Change order

A change order formally modifies an existing purchase order or contract on its commercial terms: quantity, price, delivery schedule, or scope of work. It is distinct from an engineering change order, which modifies the product's design definition; in practice an ECO frequently triggers a change order to reprice and reschedule the affected parts.

Examples

ECO flows downstream: An ECO moves a bracket from 5052 to 6061 aluminum at revision C. The change order reprices the part from $3.84 to $4.02, pays a $9,500 tooling modification, sets revision C effective at the 14,000-unit break, and dispositions 2,300 obsolete units at material cost.

Schedule pull-in: A buyer needs 8,000 units six weeks early. The change order documents a one-time $6,200 expedite fee and premium freight terms rather than leaving the favor informal, so the next pull-in has a precedent and a price.

Cumulative creep: A test stand quoted at $310,000 absorbs seven change orders averaging $11,000 over four months.
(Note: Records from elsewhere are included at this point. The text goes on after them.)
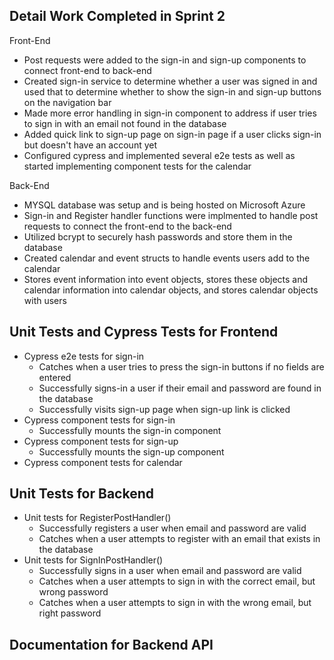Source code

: Detail Work Completed in Sprint 2
---

Front-End

  - Post requests were added to the sign-in and sign-up components to connect front-end to back-end
  - Created sign-in service to determine whether a user was signed in and used that to determine whether to show the sign-in and sign-up buttons on the navigation bar
  - Made more error handling in sign-in component to address if user tries to sign in with an email not found in the database
  - Added quick link to sign-up page on sign-in page if a user clicks sign-in but doesn't have an account yet
  - Configured cypress and implemented several e2e tests as well as started implementing component tests for the calendar

Back-End

  - MYSQL database was setup and is being hosted on Microsoft Azure
  - Sign-in and Register handler functions were implmented to handle post requests to connect the front-end to the back-end
  - Utilized bcrypt to securely hash passwords and store them in the database
  - Created calendar and event structs to handle events users add to the calendar
  - Stores event information into event objects, stores these objects and calendar information into calendar objects, and stores calendar objects with users

Unit Tests and Cypress Tests for Frontend
---

  - Cypress e2e tests for sign-in
    - Catches when a user tries to press the sign-in buttons if no fields are entered
    - Successfully signs-in a user if their email and password are found in the database
    - Successfully visits sign-up page when sign-up link is clicked  
  - Cypress component tests for sign-in
    - Successfully mounts the sign-in component 
  - Cypress component tests for sign-up
    - Successfully mounts the sign-up component
  - Cypress component tests for calendar

Unit Tests for Backend
---

  - Unit tests for RegisterPostHandler()
    - Successfully registers a user when email and password are valid
    - Catches when a user attempts to register with an email that exists in the database
  - Unit tests for SignInPostHandler()
    - Successfully signs in a user when email and password are valid
    - Catches when a user attempts to sign in with the correct email, but wrong password
    - Catches when a user attempts to sign in with the wrong email, but right password

Documentation for Backend API
---

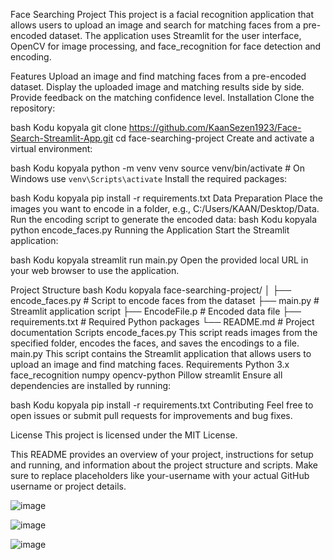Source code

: Face Searching Project
This project is a facial recognition application that allows users to upload an image and search for matching faces from a pre-encoded dataset. The application uses Streamlit for the user interface, OpenCV for image processing, and face_recognition for face detection and encoding.

Features
Upload an image and find matching faces from a pre-encoded dataset.
Display the uploaded image and matching results side by side.
Provide feedback on the matching confidence level.
Installation
Clone the repository:

bash
Kodu kopyala
git clone https://github.com/KaanSezen1923/Face-Search-Streamlit-App.git
cd face-searching-project
Create and activate a virtual environment:

bash
Kodu kopyala
python -m venv venv
source venv/bin/activate  # On Windows use `venv\Scripts\activate`
Install the required packages:

bash
Kodu kopyala
pip install -r requirements.txt
Data Preparation
Place the images you want to encode in a folder, e.g., C:/Users/KAAN/Desktop/Data.
Run the encoding script to generate the encoded data:
bash
Kodu kopyala
python encode_faces.py
Running the Application
Start the Streamlit application:

bash
Kodu kopyala
streamlit run main.py
Open the provided local URL in your web browser to use the application.

Project Structure
bash
Kodu kopyala
face-searching-project/
│
├── encode_faces.py         # Script to encode faces from the dataset
├── main.py                 # Streamlit application script
├── EncodeFile.p            # Encoded data file
├── requirements.txt        # Required Python packages
└── README.md               # Project documentation
Scripts
encode_faces.py
This script reads images from the specified folder, encodes the faces, and saves the encodings to a file.
main.py
This script contains the Streamlit application that allows users to upload an image and find matching faces.
Requirements
Python 3.x
face_recognition
numpy
opencv-python
Pillow
streamlit
Ensure all dependencies are installed by running:

bash
Kodu kopyala
pip install -r requirements.txt
Contributing
Feel free to open issues or submit pull requests for improvements and bug fixes.

License
This project is licensed under the MIT License.

This README provides an overview of your project, instructions for setup and running, and information about the project structure and scripts. Make sure to replace placeholders like your-username with your actual GitHub username or project details.

![image](https://github.com/KaanSezen1923/Face-Search-Streamlit-App/assets/119515258/4b364eb8-23cd-49a5-a8f8-208a339e0230)

![image](https://github.com/KaanSezen1923/Face-Search-Streamlit-App/assets/119515258/36634328-544f-4afe-896b-d03c4a1efcc0)

![image](https://github.com/KaanSezen1923/Face-Search-Streamlit-App/assets/119515258/e647ba8d-b372-464d-aaf8-6f72c7ce92f3)


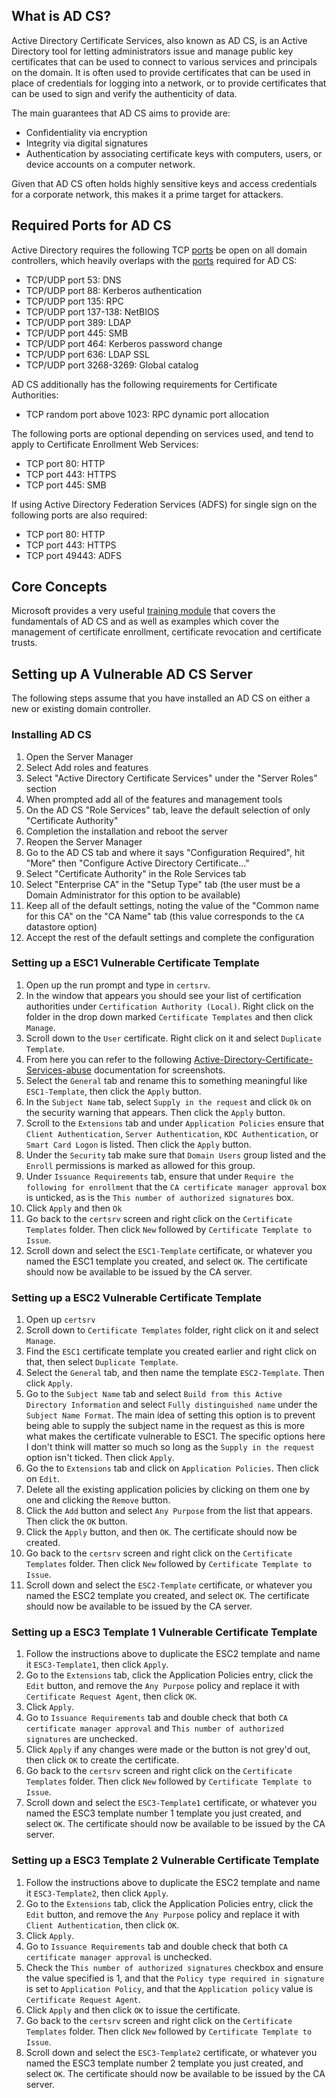 ## What is AD CS?

Active Directory Certificate Services, also known as AD CS, is an Active Directory tool for
letting administrators issue and manage public key certificates that can be used to
connect to various services and principals on the domain. It is often used to provide
certificates that can be used in place of credentials for logging into a network, or to
provide certificates that can be used to sign and verify the authenticity of data.

The main guarantees that AD CS aims to provide are:
- Confidentiality via encryption
- Integrity via digital signatures
- Authentication by associating certificate keys with computers, users, or device accounts
  on a computer network.

Given that AD CS often holds highly sensitive keys and access credentials for a corporate
network, this makes it a prime target for attackers.

## Required Ports for AD CS
Active Directory requires the following TCP [ports](https://www.encryptionconsulting.com/ports-required-for-active-directory-and-pki/) 
be open on all domain controllers, which heavily overlaps with the [ports](https://learn.microsoft.com/en-us/archive/blogs/pki/firewall-rules-for-active-directory-certificate-services) required for AD CS:

- TCP/UDP port 53: DNS
- TCP/UDP port 88: Kerberos authentication
- TCP/UDP port 135: RPC
- TCP/UDP port 137-138: NetBIOS
- TCP/UDP port 389: LDAP
- TCP/UDP port 445: SMB
- TCP/UDP port 464: Kerberos password change
- TCP/UDP port 636: LDAP SSL
- TCP/UDP port 3268-3269: Global catalog

AD CS additionally has the following requirements for Certificate Authorities:

- TCP random port above 1023: RPC dynamic port allocation

The following ports are optional depending on services used, and tend to apply to
Certificate Enrollment Web Services:

- TCP port 80: HTTP
- TCP port 443: HTTPS
- TCP port 445: SMB

If using Active Directory Federation Services (ADFS) for single sign on the following ports are
also required:

- TCP port 80: HTTP
- TCP port 443: HTTPS
- TCP port 49443: ADFS

## Core Concepts
Microsoft provides a very useful [training module](https://learn.microsoft.com/en-us/training/modules/implement-manage-active-directory-certificate-services/) 
that covers the fundamentals of AD CS and as well as examples which cover the management of certificate enrollment, certificate revocation and certificate trusts.

## Setting up A Vulnerable AD CS Server
The following steps assume that you have installed an AD CS on either a new or existing domain controller.
### Installing AD CS
1. Open the Server Manager
2. Select Add roles and features
3. Select "Active Directory Certificate Services" under the "Server Roles" section
4. When prompted add all of the features and management tools
5. On the AD CS "Role Services" tab, leave the default selection of only "Certificate Authority"
6. Completion the installation and reboot the server
7. Reopen the Server Manager
8. Go to the AD CS tab and where it says "Configuration Required", hit "More" then "Configure Active Directory Certificate..."
9. Select "Certificate Authority" in the Role Services tab
10. Select "Enterprise CA" in the "Setup Type" tab (the user must be a Domain Administrator for this option to be available)
11. Keep all of the default settings, noting the value of the "Common name for this CA" on the "CA Name" tab (this value corresponds to the `CA` datastore option)
12. Accept the rest of the default settings and complete the configuration

### Setting up a ESC1 Vulnerable Certificate Template
1. Open up the run prompt and type in `certsrv`.
2. In the window that appears you should see your list of certification authorities under `Certification Authority (Local)`. Right click on the folder in the drop down marked `Certificate Templates` and then click `Manage`.
3. Scroll down to the `User` certificate. Right click on it and select `Duplicate Template`.
4. From here you can refer to the following [Active-Directory-Certificate-Services-abuse](https://github.com/RayRRT/Active-Directory-Certificate-Services-abuse/blob/3da1d59f1b66dd0e381b2371b8fb42d87e2c9f82/ADCS.md) documentation for screenshots.
5. Select the `General` tab and rename this to something meaningful like `ESC1-Template`, then click the `Apply` button.
6. In the `Subject Name` tab, select `Supply in the request` and click `Ok` on the security warning that appears. Then click the `Apply` button.
7. Scroll to the `Extensions` tab and under `Application Policies` ensure that `Client Authentication`, `Server Authentication`, `KDC Authentication`, or `Smart Card Logon`  is listed. Then click the `Apply` button.
8. Under the `Security` tab make sure that `Domain Users` group listed and the `Enroll` permissions is marked as allowed for this group.
9. Under `Issuance Requirements` tab, ensure that under `Require the following for enrollment` that the `CA certificate manager approval` box is unticked, as is the `This number of authorized signatures` box.
10. Click `Apply` and then `Ok`
11. Go back to the `certsrv` screen and right click on the `Certificate Templates` folder. Then click `New` followed by `Certificate Template to Issue`.
12. Scroll down and select the `ESC1-Template` certificate, or whatever you named the ESC1 template you created, and select `OK`. The certificate should now be available to be issued by the CA server.

### Setting up a ESC2 Vulnerable Certificate Template
1. Open up `certsrv`
2. Scroll down to `Certificate Templates` folder, right click on it and select `Manage`.
3. Find the `ESC1` certificate template you created earlier and right click on that, then select `Duplicate Template`.
4. Select the `General` tab, and then name the template `ESC2-Template`. Then click `Apply`.
5. Go to the `Subject Name` tab and select `Build from this Active Directory Information` and select `Fully distinguished name` under the `Subject Name Format`. The main idea of setting this option is to prevent being able to supply the subject name in the request as this is more what makes the certificate vulnerable to ESC1. The specific options here I don't think will matter so much so long as the `Supply in the request` option isn't ticked. Then click `Apply`.
6. Go the to `Extensions` tab and click on `Application Policies`. Then click on `Edit`.
7. Delete all the existing application policies by clicking on them one by one and clicking the `Remove` button.
8. Click the `Add` button and select `Any Purpose` from the list that appears. Then click the `OK` button.
9. Click the `Apply` button, and then `OK`. The certificate should now be created.
10. Go back to the `certsrv` screen and right click on the `Certificate Templates` folder. Then click `New` followed by `Certificate Template to Issue`.
11. Scroll down and select the `ESC2-Template` certificate, or whatever you named the ESC2 template you created, and select `OK`. The certificate should now be available to be issued by the CA server.

### Setting up a ESC3 Template 1 Vulnerable Certificate Template
1. Follow the instructions above to duplicate the ESC2 template and name it `ESC3-Template1`, then click `Apply`.
2. Go to the `Extensions` tab, click the Application Policies entry, click the `Edit` button, and remove the `Any Purpose` policy and replace it with `Certificate Request Agent`, then click `OK`.
3. Click `Apply`.
4. Go to `Issuance Requirements` tab and double check that both `CA certificate manager approval` and `This number of authorized signatures` are unchecked.
5. Click `Apply` if any changes were made or the button is not grey'd out, then click `OK` to create the certificate.
6. Go back to the `certsrv` screen and right click on the `Certificate Templates` folder. Then click `New` followed by `Certificate Template to Issue`.
7. Scroll down and select the `ESC3-Template1` certificate, or whatever you named the ESC3 template number 1 template you just created, and select `OK`. The certificate should now be available to be issued by the CA server.

### Setting up a ESC3 Template 2 Vulnerable Certificate Template
1. Follow the instructions above to duplicate the ESC2 template and name it `ESC3-Template2`, then click `Apply`.
2. Go to the `Extensions` tab, click the Application Policies entry, click the `Edit` button, and remove the `Any Purpose` policy and replace it with `Client Authentication`, then click `OK`.
3. Click `Apply`.
4. Go to `Issuance Requirements` tab and double check that both `CA certificate manager approval` is unchecked.
5. Check the `This number of authorized signatures` checkbox and ensure the value specified is 1, and that the `Policy type required in signature` is set to `Application Policy`, and that the `Application policy` value is `Certificate Request Agent`.
6. Click `Apply` and then click `OK` to issue the certificate.
7. Go back to the `certsrv` screen and right click on the `Certificate Templates` folder. Then click `New` followed by `Certificate Template to Issue`.
8. Scroll down and select the `ESC3-Template2` certificate, or whatever you named the ESC3 template number 2 template you just created, and select `OK`. The certificate should now be available to be issued by the CA server.
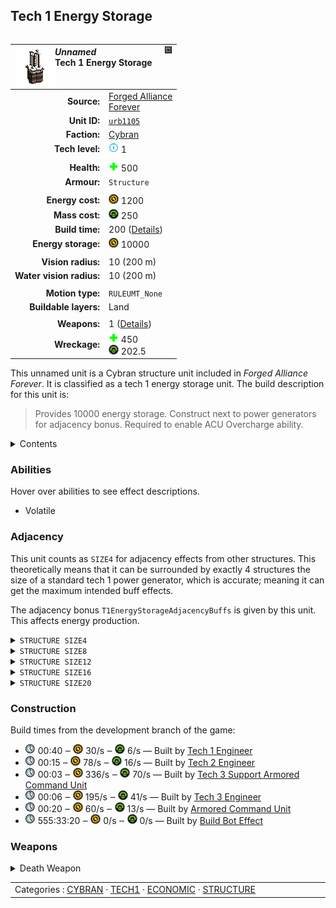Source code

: Tech 1 Energy Storage
----
<table align="right">
    <thead>
        <tr>
            <th align="left" colspan="2">
                <img align="left" src="icons/units/URB1105_icon.png" title="The unit icon" /><img align="right" src="icons/strategicicons/icon_structure_energy_storage_rest.png" title="icon_structure_energy_storage" /><i>Unnamed</i><br />Tech 1 Energy Storage
            </th>
        </tr>
    </thead>
    <tbody>
        <tr>
            <td align="right"><strong>Source:</strong></td>
            <td><a href="Forged Alliance Forever">Forged Alliance<br />Forever</a></td>
        </tr>
        <tr>
            <td align="right"><strong>Unit ID:</strong></td>
            <td><a href="https://github.com/FAForever/fa/D:/faf-development/fa/units/URB1105/URB1105_unit.bp"><code>urb1105</code></a></td>
        </tr>
        <tr>
            <td align="right"><strong>Faction:</strong></td>
            <td><a href="categories.CYBRAN">Cybran</a></td>
        </tr>
        <tr>
            <td align="right"><strong>Tech level:</strong></td>
            <td><img src="icons/T1.png" title="Tech 1" /> 1</td>
        </tr>
        <tr><td align="center" colspan="2"></td></tr>
        <tr>
            <td align="right"><strong>Health:</strong></td>
            <td><img src="icons/health.png" title="Health" /> 500</td>
        </tr>
        <tr>
            <td align="right"><strong>Armour:</strong></td>
            <td><code>Structure</code></td>
        </tr>
        <tr><td align="center" colspan="2"></td></tr>
        <tr>
            <td align="right"><strong>Energy cost:</strong></td>
            <td><img src="icons/energy.png" title="Energy" /> 1200</td>
        </tr>
        <tr>
            <td align="right"><strong>Mass cost:</strong></td>
            <td><img src="icons/mass.png" title="Mass" /> 250</td>
        </tr>
        <tr>
            <td align="right"><strong>Build time:</strong></td>
            <td>200 (<a href="#construction">Details</a>)</td>
        </tr>
        <tr>
            <td align="right"><strong>Energy storage:</strong></td>
            <td><img src="icons/energy.png" title="Energy" /> 10000</td>
        </tr>
        <tr><td align="center" colspan="2"></td></tr>
        <tr>
            <td align="right"><strong>Vision radius:</strong></td>
            <td> <span title="0.20 km, 0.12 mi">10 (200 m)</span></td>
        </tr>
        <tr>
            <td align="right"><strong>Water vision radius:</strong></td>
            <td> <span title="0.20 km, 0.12 mi">10 (200 m)</span></td>
        </tr>
        <tr><td align="center" colspan="2"></td></tr>
        <tr>
            <td align="right"><strong>Motion type:</strong></td>
            <td><code>RULEUMT_None</code></td>
        </tr>
        <tr>
            <td align="right"><strong>Buildable layers:</strong></td>
            <td>Land</td>
        </tr>
        <tr><td align="center" colspan="2"></td></tr>
        <tr>
            <td align="right"><strong>Weapons:</strong></td>
            <td>1 (<a href="#weapons">Details</a>)</td>
        </tr>
        <tr>
            <td align="right"><strong>Wreckage:</strong></td>
            <td><img src="icons/health.png" title="Health" /> 450<br /><img src="icons/mass.png" title="Mass" /> 202.5</td>
        </tr>
    </tbody>
</table>

This unnamed unit is a Cybran structure unit included in *Forged Alliance Forever*.
It is classified as a tech 1 energy storage unit.
The build description for this unit is:

<blockquote>Provides 10000 energy storage. Construct next to power generators for adjacency bonus. Required to enable ACU Overcharge ability.</blockquote>

<details>
<summary>Contents</summary>

1. – <a href="#abilities">Abilities</a>
2. – <a href="#adjacency">Adjacency</a>
3. – <a href="#construction">Construction</a>
4. – <a href="#weapons">Weapons</a>
</details>

### Abilities
Hover over abilities to see effect descriptions.

* <span title="Has a death weapon">Volatile</span>

### Adjacency
This unit counts as `SIZE4` for adjacency effects from other structures. This theoretically means that it can be surrounded by exactly 4 structures the size of a standard tech 1 power generator, which is accurate; meaning it can get the maximum intended buff effects. 

The adjacency bonus `T1EnergyStorageAdjacencyBuffs` is given by this unit. This affects energy production.

<details>
<summary><code>STRUCTURE SIZE4</code></summary>
<p>
    <table>
        <tr>
            <td align="right"><strong>Energy production:</strong></td>
            <td>+1⁄4</td>
        </tr>
    </table>
</p>
</details>


<details>
<summary><code>STRUCTURE SIZE8</code></summary>
<p>
    <table>
        <tr>
            <td align="right"><strong>Energy production:</strong></td>
            <td>+1⁄8</td>
        </tr>
    </table>
</p>
</details>


<details>
<summary><code>STRUCTURE SIZE12</code></summary>
<p>
    <table>
        <tr>
            <td align="right"><strong>Energy production:</strong></td>
            <td>+1⁄12</td>
        </tr>
    </table>
</p>
</details>


<details>
<summary><code>STRUCTURE SIZE16</code></summary>
<p>
    <table>
        <tr>
            <td align="right"><strong>Energy production:</strong></td>
            <td>+1⁄16</td>
        </tr>
    </table>
</p>
</details>


<details>
<summary><code>STRUCTURE SIZE20</code></summary>
<p>
    <table>
        <tr>
            <td align="right"><strong>Energy production:</strong></td>
            <td>+1⁄20</td>
        </tr>
    </table>
</p>
</details>


### Construction
Build times from the development branch of the game:
* <img src="icons/time.png" title="Time" /> 00:40 ‒ <img src="icons/energy.png" title="Energy" /> 30/s ‒ <img src="icons/mass.png" title="Mass" /> 6/s — Built by <a href="URL0105">Tech 1 Engineer</a>
* <img src="icons/time.png" title="Time" /> 00:15 ‒ <img src="icons/energy.png" title="Energy" /> 78/s ‒ <img src="icons/mass.png" title="Mass" /> 16/s — Built by <a href="URL0208">Tech 2 Engineer</a>
* <img src="icons/time.png" title="Time" /> 00:03 ‒ <img src="icons/energy.png" title="Energy" /> 336/s ‒ <img src="icons/mass.png" title="Mass" /> 70/s — Built by <a href="URL0301">Tech 3 Support Armored Command Unit</a>
* <img src="icons/time.png" title="Time" /> 00:06 ‒ <img src="icons/energy.png" title="Energy" /> 195/s ‒ <img src="icons/mass.png" title="Mass" /> 41/s — Built by <a href="URL0309">Tech 3 Engineer</a>
* <img src="icons/time.png" title="Time" /> 00:20 ‒ <img src="icons/energy.png" title="Energy" /> 60/s ‒ <img src="icons/mass.png" title="Mass" /> 13/s — Built by <a href="URL0001">Armored Command Unit</a>
* <img src="icons/time.png" title="Time" /> 555:33:20 ‒ <img src="icons/energy.png" title="Energy" /> 0/s ‒ <img src="icons/mass.png" title="Mass" /> 0/s — Built by <a href="URA0001">Build Bot Effect</a>

### Weapons
<details>
<summary>Death Weapon</summary>
<p>
    <table>
        <tr>
            <td align="right"><strong>Damage:</strong></td>
            <td>1000</td>
        </tr>
        <tr>
            <td align="right"><strong>Damage radius:</strong></td>
            <td> <span title="0.10 km, 0.06 mi">5 (100 m)</span></td>
        </tr>
        <tr>
            <td align="right"><strong>Damage type:</strong></td>
            <td><code>DeathExplosion</code></td>
        </tr>
        <tr>
            <td align="right"><strong>Flags:</strong></td>
            <td>Damage friendly</td>
        </tr>
    </table>
</p>
</details>


<table align="center">
<td width="1215px">Categories : 
<a href="categories.CYBRAN">CYBRAN</a> · 
<a href="_categories.TECH1">TECH1</a> · 
<a href="_categories.ECONOMIC">ECONOMIC</a> · 
<a href="_categories.STRUCTURE">STRUCTURE</a></td>
</table>
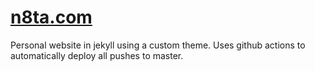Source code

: # [n8ta.com](http://n8ta.com)

Personal website in jekyll using a custom theme. Uses github actions to automatically deploy all pushes to master.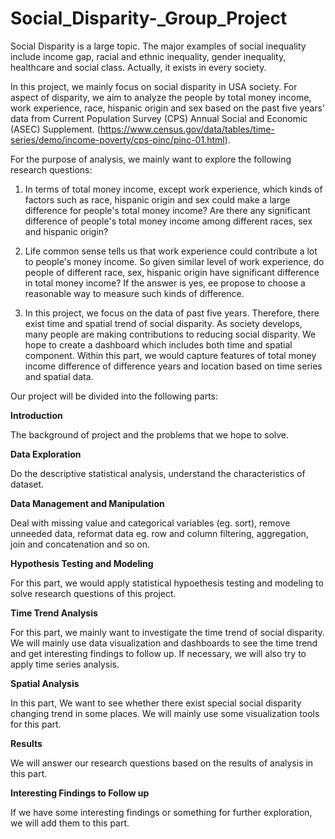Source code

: # Social_Disparity-_Group_Project

Social Disparity is a large topic. The major examples of social inequality include income gap, racial and ethnic inequality, gender inequality, healthcare and social class. Actually, it exists in every society.


In this project, we mainly focus on social disparity in USA society. For aspect of disparity, we aim to analyze the people by total money income, work experience, race, hispanic origin and sex based on the past five years' data from Current Population Survey (CPS) Annual Social and Economic (ASEC) Supplement. (https://www.census.gov/data/tables/time-series/demo/income-poverty/cps-pinc/pinc-01.html).

For the purpose of analysis, we mainly want to explore the following research questions: 

1. In terms of total money income, except work experience, which kinds of factors such as race, hispanic origin and sex could make a large difference for people's total money income? Are there any significant difference of people's total money income among different races, sex and hispanic origin? 

2. Life common sense tells us that work experience could contribute a lot to people's money income. So given similar level of work experience, do people of different race, sex, hispanic origin have significant difference in total money income? If the answer is yes, ee propose to choose a reasonable way to measure such kinds of difference.

3. In this project, we focus on the data of past five years. Therefore, there exist time and spatial trend of social disparity. As society develops, many people are making contributions to reducing social disparity. We hope to create a dashboard which includes both time and spatial component. Within this part, we would capture features of total money income difference of difference years and location based on time series and spatial data.

Our project will be divided into the following parts:

**Introduction**

The background of project and the problems that we hope to solve.

**Data Exploration**

Do the descriptive statistical analysis, understand the characteristics of dataset. 

**Data Management and Manipulation**

Deal with missing value and categorical variables (eg. sort), remove unneeded data, reformat data eg. row and column filtering, aggregation, join and concatenation and so on.

**Hypothesis Testing and Modeling**

For this part, we would apply statistical hypoethesis testing and modeling to solve research questions of this project.

**Time Trend Analysis**

For this part, we mainly want to investigate the time trend of social disparity. We will mainly use data visualization and dashboards to see the time trend and get interesting findings to follow up. If necessary, we will also try to apply time series analysis.

**Spatial Analysis**

In this part, We want to see whether there exist special social disparity changing trend in some places. We will mainly use some visualization tools for this part.

**Results**

We will answer our research questions based on the results of analysis in this part.

**Interesting Findings to Follow up**

If we have some interesting findings or something for further exploration, we will add them to this part. 
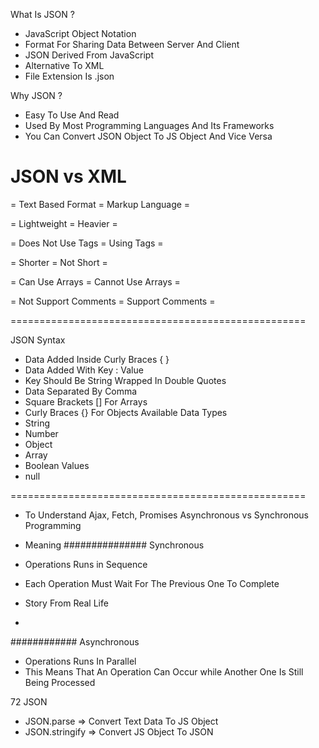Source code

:  What Is JSON ?
  - JavaScript Object Notation
  - Format For Sharing Data Between Server And Client
  - JSON Derived From JavaScript
  - Alternative To XML
  - File Extension Is .json

  Why JSON ?
  - Easy To Use And Read
  - Used By Most Programming Languages And Its Frameworks
  - You Can Convert JSON Object To JS Object And Vice Versa

  JSON vs XML
  ===================================================
  
  = Text Based Format      = Markup Language        =
  
  = Lightweight            = Heavier                =
  
  = Does Not Use Tags      = Using Tags             =
  
  = Shorter                = Not Short              =
  
  = Can Use Arrays         = Cannot Use Arrays      =
  
  = Not Support Comments   = Support Comments       =
  
  ===================================================

  JSON Syntax
  - Data Added Inside Curly Braces {  }
  - Data Added With Key : Value
  - Key Should Be String Wrapped In Double Quotes
  - Data Separated By Comma
  - Square Brackets [] For Arrays
  - Curly Braces {} For Objects
  Available Data Types
  - String
  - Number
  - Object
  - Array
  - Boolean Values
  - null

  ===================================================
  - To Understand Ajax, Fetch, Promises
  Asynchronous vs Synchronous Programming

  - Meaning
 ############### Synchronous
  - Operations Runs in Sequence
  - Each Operation Must Wait For The Previous One To Complete
  - Story From Real Life

  - 
 ############ Asynchronous
  - Operations Runs In Parallel
  - This Means That An Operation Can Occur while Another One Is Still Being Processed


 72  JSON
  - JSON.parse => Convert Text Data To JS Object
  - JSON.stringify => Convert JS Object To JSON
The program tracker shows 25% cost growth, which forces a scope review before change order eight instead of a surprise at final invoice.

Definition

The distinction worth keeping sharp: an engineering change order changes what the part is; a change order changes what the deal is. When engineering revises a drawing, procurement's job is to convert that technical change into a commercial one: new price, effective date, disposition of obsolete inventory, and an amended purchase order.

Discipline lives in three rules. Price the impact before authorizing the work, because a change priced after execution is priced by the supplier alone. Put every change in writing, since verbal changes are how a $40,000 dispute is born. Track cumulative impact: five changes of 2% each is 10% cost growth that no single approval ever saw. On projects and services, tie each change order back to the statement of work so scope growth stays visible against the baseline.

Change orders are also a supplier-side margin strategy. A thin bid followed by aggressive change-order pricing is standard practice in construction and not rare in manufacturing, which is why change pricing rules (labor rates, markups, turnaround times) belong in the original contract and get enforced through routine contract management.